Over the last few years, we have seen house prices soar. Depending on which side you’re on, this was either a shock or a pleasant surprise. Generations X and those before have witnessed the value of the properties double even triple. So how can these generation tax efficiently pass their home onto their children or grandchildren?
Here are a few things you should take into consideration before signing your property over.
Inheritance tax (IHT)
Inheritance tax (IHT) is charged on your entire estate, if the value is over £325,000 the tax rate increases to 40%. Please note there are exceptions to this.
To reduce the rate of the tax paid, you could gift your property. There is no IHT tax is paid if you survive 7 years after gifting the property, if you were to pass away before this time the estate would be taxed (IHT).

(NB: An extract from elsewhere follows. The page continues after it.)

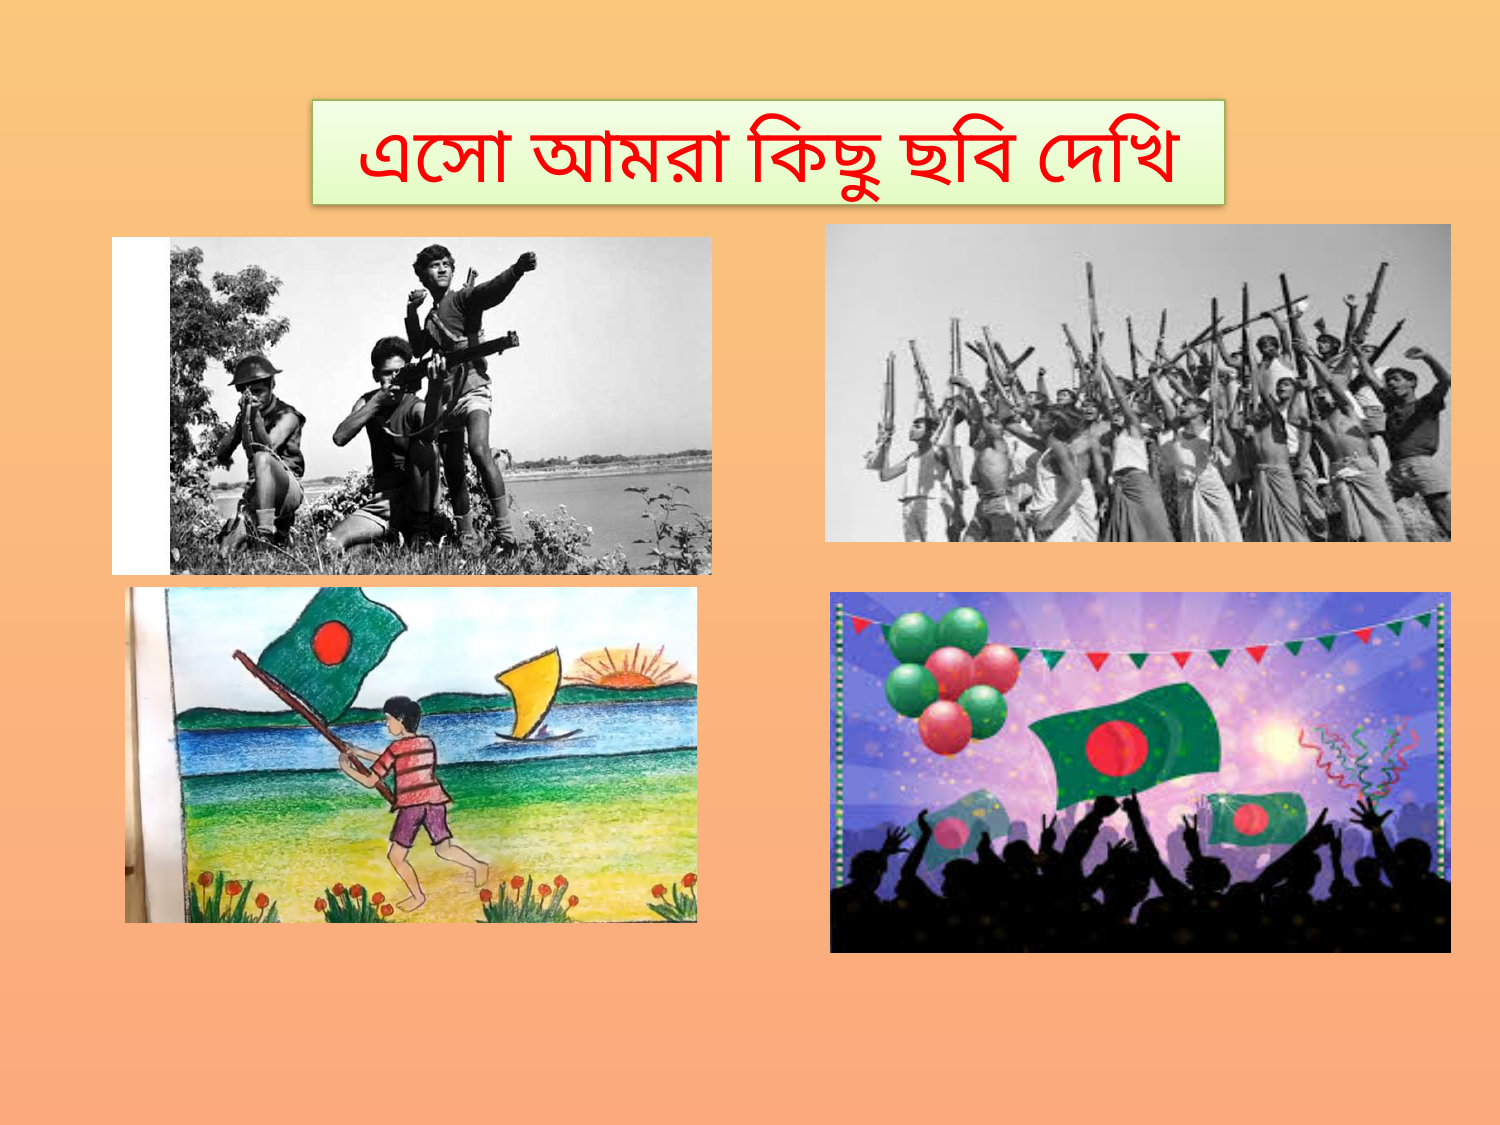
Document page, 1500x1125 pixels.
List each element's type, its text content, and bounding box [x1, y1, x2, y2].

If you sign your home over but continue to live in it (gift with reservation of benefit) the house will remain as a part of your estate upon death. A way to get around this is to pay rent to whomever you have gifted the property at the market rate. Please note this will be tax as an added income.
Capital Gains Tax (CGT)
Capital gains tax is applied to ‘investments’ such as second or holidays homes if they are sold during probate since your death. The tax is calculated on how much the value has increased.
Once you sign your property over you are no longer the legal owner, meaning you could be evicted. It is also worth taking into consideration that if your child is married that his or her partner has rights to the property. Meaning your child’s ex-partner can claim against your estate.
If your child falls into debt files for bankruptcy the property can be repossessed by creditors.
If you have assets over £23,250 (in England) your local council could use your property as a means of making payment. You can transfer assets to children although this may lead as ‘deliberate deprivation of assets’ and the council could release the transfers and obtain fees.